July 11, 2010 12:37 by Samuel Potter
The Qur’an is also very clear on the economic and social impact of running a business. Zakat (alms giving) is an obvious example. Of course, whether a business can be classed as halal depends on its nature. But a halal business may also incorporate principles of equal opportunity, for example, or the non-exploitation of workers and children.
Minimising the carbon footprint when doing logistical planning could be another. The latter forms part of the eco-ethical business model, and is already successfully employed in the West.
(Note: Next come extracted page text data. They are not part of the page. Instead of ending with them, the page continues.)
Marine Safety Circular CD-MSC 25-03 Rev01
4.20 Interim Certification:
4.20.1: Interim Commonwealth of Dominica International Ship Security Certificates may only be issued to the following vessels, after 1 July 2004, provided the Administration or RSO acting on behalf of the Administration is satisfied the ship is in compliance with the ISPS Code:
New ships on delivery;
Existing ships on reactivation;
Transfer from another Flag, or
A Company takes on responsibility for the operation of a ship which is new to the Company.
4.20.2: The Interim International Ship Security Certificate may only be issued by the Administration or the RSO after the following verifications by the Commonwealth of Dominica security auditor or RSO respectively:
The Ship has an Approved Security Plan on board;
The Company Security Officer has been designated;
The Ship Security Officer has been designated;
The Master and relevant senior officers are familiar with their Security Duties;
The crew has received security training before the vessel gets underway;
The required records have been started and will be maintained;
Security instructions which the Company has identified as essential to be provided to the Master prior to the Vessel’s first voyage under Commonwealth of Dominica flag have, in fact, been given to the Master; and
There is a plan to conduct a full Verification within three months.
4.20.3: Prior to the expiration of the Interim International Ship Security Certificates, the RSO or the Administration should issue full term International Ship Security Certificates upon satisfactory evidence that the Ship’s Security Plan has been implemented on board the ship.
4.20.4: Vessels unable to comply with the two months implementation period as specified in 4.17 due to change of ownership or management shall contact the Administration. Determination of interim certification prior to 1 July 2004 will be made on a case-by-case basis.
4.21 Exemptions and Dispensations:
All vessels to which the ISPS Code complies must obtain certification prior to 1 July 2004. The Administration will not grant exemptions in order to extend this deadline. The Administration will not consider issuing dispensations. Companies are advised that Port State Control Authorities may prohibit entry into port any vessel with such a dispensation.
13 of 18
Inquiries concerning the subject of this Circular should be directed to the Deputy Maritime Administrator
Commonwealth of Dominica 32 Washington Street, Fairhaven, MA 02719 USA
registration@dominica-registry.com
I believe halal principles are no different from the eco-ethical principles adopted in the West. My personal mission is to break down any negative stereotypes associated with halal in the West and to promote halal as the new eco-ethical accreditation, and remind people that halal goes beyond alcohol-free and pork-free. It already encompasses eco-ethical principles laid out in the Holy Qur’an 1,400 years ago – before the eco-ethical business model, which was developed in the West only in the last decade.
Thanks to her continuous lobbying of halal as the new eco-ethical accreditation, Dr. Hussain-Gambles’ Saaf Skincare won the Best Creative Marketing Campaign Award at the recent World Halal Forum. She has also been named British Female Innovator of 2009.